▸ **WORK REQUIRED**: A complete answer includes every line below with the word "separate".

[Collected data entries]

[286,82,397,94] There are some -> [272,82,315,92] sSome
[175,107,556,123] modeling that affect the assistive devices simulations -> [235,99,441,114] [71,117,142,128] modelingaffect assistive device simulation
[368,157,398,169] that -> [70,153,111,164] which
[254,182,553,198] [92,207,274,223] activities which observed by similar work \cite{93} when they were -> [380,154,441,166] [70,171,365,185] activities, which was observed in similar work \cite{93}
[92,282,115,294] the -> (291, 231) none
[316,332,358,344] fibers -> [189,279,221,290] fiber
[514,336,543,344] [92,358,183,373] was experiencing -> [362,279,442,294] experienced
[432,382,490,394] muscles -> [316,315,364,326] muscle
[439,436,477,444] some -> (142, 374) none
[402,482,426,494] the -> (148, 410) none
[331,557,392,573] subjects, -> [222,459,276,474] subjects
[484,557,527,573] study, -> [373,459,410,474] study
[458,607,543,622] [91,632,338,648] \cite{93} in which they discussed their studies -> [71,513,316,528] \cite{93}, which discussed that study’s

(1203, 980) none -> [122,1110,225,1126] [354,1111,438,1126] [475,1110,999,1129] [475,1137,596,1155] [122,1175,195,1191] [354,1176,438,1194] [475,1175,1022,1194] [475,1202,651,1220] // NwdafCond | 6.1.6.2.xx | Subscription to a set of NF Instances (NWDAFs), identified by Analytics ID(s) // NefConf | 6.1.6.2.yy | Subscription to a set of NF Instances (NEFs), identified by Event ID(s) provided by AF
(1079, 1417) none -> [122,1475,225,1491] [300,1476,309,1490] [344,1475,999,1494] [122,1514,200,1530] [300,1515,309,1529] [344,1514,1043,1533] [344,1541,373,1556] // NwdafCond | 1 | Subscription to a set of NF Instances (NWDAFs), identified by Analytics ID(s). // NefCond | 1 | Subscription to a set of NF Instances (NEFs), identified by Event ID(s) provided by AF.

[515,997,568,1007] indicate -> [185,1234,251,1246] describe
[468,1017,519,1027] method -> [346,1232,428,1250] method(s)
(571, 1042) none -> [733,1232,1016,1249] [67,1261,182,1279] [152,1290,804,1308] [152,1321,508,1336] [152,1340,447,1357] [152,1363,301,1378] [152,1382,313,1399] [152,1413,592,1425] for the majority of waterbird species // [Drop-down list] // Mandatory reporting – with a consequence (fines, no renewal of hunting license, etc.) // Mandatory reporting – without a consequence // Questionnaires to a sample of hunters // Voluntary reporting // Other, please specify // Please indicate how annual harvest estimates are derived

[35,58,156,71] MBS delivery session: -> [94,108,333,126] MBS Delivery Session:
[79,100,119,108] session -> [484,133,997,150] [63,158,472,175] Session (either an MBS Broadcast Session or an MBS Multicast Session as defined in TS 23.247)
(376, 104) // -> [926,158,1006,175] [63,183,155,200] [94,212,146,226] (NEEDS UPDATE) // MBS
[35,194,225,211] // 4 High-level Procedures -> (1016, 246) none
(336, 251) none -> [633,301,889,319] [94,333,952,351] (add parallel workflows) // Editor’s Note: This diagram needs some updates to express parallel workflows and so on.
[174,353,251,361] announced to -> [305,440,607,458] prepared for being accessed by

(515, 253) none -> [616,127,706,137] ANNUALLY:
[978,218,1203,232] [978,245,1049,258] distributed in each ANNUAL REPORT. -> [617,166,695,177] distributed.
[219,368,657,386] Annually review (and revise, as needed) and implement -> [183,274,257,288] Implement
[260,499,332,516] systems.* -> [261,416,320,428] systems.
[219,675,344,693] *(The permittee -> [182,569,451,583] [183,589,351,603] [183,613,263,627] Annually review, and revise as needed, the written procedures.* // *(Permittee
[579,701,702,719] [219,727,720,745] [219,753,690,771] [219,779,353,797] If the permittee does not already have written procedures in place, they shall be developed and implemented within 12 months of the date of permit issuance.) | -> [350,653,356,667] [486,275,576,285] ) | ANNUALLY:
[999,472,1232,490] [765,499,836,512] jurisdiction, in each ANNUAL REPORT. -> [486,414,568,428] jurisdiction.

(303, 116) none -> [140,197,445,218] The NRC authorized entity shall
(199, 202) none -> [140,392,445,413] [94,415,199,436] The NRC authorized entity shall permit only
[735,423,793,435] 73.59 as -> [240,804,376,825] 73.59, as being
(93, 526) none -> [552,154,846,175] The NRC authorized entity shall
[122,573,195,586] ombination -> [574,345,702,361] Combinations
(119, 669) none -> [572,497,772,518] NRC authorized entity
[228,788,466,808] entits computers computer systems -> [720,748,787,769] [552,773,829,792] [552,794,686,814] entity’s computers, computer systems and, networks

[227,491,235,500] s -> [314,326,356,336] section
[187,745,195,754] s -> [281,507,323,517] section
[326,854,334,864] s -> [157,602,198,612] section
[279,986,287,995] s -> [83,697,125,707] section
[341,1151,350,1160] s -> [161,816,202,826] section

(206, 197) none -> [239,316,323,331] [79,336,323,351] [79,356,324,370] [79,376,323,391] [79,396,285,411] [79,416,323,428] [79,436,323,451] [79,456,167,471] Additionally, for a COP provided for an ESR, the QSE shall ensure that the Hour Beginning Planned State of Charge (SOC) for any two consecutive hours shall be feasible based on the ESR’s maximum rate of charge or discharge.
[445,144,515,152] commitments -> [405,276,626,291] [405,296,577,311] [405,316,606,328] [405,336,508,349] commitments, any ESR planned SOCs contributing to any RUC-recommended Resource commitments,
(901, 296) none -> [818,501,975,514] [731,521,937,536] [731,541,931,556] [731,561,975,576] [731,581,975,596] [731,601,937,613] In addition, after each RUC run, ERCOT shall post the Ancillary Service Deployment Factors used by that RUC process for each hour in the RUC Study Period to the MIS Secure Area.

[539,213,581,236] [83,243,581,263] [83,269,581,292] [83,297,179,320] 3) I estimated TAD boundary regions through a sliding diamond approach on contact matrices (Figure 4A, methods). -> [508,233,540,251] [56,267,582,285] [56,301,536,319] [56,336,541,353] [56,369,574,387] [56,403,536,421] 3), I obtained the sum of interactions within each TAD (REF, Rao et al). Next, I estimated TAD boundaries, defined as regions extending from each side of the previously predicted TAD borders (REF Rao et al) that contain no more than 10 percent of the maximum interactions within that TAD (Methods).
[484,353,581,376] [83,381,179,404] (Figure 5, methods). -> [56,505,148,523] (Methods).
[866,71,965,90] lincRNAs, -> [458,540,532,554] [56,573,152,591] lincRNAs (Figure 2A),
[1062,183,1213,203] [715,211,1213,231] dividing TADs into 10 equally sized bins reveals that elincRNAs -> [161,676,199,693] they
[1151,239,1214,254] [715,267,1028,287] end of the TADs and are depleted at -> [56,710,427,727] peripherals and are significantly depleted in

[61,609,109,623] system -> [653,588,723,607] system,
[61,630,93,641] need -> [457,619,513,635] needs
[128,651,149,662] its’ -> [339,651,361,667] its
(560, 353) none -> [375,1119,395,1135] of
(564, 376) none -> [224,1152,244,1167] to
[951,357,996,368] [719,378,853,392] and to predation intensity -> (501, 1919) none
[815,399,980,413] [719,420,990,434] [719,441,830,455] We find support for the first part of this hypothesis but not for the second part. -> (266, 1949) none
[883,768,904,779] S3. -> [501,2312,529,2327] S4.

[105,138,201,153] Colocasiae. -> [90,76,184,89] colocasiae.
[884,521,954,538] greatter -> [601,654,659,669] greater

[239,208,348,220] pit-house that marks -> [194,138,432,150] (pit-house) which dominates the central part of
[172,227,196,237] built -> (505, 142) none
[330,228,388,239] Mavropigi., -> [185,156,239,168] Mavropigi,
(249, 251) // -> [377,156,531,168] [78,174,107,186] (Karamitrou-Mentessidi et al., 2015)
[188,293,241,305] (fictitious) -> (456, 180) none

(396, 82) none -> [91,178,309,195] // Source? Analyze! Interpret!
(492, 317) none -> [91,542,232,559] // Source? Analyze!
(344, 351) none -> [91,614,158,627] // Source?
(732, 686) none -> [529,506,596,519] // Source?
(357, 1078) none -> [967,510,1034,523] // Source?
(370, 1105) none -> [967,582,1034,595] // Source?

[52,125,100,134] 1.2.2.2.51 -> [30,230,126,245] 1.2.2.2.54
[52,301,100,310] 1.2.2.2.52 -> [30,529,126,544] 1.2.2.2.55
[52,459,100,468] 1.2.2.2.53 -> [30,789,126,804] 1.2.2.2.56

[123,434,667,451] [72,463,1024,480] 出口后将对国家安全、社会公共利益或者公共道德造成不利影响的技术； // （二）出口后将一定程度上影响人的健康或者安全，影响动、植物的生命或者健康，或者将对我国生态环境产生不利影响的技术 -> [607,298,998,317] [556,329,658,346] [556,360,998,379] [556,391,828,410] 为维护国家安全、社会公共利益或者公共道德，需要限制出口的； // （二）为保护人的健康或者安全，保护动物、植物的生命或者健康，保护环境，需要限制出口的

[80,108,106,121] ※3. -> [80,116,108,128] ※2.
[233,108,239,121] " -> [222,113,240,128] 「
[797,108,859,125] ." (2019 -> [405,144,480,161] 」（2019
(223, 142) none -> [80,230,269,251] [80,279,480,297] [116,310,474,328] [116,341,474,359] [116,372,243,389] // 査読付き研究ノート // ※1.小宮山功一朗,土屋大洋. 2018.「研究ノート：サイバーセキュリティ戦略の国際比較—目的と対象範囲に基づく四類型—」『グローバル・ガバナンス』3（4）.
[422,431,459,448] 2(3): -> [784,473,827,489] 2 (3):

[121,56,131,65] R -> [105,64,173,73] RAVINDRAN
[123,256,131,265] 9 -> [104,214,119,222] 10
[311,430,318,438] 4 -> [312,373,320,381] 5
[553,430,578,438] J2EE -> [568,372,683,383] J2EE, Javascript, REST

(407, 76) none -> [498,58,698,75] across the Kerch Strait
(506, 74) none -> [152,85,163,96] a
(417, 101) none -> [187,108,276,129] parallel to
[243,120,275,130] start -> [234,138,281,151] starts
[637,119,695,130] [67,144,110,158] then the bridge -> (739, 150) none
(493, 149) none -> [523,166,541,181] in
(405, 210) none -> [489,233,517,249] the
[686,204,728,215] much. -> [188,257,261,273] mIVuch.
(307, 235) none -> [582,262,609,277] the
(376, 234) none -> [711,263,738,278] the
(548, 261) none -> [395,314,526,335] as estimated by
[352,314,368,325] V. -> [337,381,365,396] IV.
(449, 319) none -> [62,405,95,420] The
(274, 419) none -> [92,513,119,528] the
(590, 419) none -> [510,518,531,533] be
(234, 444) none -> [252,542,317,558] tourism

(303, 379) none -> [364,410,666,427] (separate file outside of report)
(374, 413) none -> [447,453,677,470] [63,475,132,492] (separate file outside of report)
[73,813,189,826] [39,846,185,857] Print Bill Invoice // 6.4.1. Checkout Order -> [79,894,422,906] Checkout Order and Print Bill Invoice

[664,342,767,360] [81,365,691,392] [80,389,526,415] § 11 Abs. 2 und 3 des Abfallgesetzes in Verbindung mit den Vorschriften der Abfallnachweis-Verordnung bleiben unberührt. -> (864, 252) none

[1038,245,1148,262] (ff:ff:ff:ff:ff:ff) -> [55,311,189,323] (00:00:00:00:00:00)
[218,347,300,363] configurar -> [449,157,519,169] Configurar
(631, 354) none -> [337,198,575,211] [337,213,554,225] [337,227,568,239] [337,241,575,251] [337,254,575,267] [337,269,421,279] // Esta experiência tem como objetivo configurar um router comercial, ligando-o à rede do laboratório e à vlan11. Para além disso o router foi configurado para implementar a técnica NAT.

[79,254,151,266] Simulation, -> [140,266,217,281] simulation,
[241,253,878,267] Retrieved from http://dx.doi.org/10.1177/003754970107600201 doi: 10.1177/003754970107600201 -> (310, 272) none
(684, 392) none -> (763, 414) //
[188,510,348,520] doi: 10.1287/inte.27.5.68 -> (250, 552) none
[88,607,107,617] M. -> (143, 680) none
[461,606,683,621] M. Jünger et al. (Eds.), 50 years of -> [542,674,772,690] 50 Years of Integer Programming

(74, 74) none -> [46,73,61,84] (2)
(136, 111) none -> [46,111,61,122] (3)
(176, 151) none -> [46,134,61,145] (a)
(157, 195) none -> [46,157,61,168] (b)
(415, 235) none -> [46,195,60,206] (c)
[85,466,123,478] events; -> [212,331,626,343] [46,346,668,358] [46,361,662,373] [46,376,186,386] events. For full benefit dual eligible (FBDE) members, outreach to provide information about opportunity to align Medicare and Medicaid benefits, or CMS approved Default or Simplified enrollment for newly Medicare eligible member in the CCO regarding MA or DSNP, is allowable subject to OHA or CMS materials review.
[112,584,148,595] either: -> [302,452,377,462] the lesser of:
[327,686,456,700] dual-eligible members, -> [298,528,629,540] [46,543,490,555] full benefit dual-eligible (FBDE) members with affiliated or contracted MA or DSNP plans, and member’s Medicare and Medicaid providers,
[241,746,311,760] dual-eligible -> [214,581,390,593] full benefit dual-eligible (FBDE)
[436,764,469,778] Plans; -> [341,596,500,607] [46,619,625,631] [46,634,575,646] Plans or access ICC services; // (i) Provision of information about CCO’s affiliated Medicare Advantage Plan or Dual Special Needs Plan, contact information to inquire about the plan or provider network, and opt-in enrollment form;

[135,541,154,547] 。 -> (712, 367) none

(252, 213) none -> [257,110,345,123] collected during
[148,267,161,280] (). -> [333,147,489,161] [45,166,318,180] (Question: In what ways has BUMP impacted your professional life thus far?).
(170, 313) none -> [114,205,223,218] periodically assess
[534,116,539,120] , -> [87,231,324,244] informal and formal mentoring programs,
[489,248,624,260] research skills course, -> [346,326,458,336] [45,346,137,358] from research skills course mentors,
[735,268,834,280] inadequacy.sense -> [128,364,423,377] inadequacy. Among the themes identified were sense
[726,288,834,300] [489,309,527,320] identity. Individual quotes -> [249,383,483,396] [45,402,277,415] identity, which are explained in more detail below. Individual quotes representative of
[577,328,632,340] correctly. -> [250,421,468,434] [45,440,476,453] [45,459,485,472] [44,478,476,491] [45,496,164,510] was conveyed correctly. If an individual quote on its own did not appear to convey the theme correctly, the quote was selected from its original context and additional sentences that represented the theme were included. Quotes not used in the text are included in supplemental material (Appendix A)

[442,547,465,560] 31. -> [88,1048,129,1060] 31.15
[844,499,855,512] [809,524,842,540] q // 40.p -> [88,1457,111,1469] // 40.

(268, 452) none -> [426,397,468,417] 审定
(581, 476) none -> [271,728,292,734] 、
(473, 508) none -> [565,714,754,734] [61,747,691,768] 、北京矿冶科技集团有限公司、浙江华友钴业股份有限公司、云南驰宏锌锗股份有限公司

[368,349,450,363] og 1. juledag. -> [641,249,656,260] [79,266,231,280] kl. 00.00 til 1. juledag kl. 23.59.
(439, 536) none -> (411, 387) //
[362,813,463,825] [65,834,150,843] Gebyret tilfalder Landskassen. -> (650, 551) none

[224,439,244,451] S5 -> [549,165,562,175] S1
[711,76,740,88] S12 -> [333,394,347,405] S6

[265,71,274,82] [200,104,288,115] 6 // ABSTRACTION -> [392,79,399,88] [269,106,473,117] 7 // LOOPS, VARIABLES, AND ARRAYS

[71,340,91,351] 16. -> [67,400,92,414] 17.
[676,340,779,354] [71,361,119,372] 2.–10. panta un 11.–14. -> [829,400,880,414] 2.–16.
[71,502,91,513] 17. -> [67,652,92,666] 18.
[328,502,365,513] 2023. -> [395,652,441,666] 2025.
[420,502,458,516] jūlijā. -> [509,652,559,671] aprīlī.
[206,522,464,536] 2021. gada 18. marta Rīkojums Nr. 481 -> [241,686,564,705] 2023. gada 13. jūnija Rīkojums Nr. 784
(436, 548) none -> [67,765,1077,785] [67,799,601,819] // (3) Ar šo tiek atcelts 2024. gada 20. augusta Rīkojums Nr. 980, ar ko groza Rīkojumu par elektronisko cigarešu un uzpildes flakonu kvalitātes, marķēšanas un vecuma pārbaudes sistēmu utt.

▸ **SOLVED EXERCISE**:
(303, 379) none -> [364,410,666,427] (separate file outside of report)
(374, 413) none -> [447,453,677,470] [63,475,132,492] (separate file outside of report)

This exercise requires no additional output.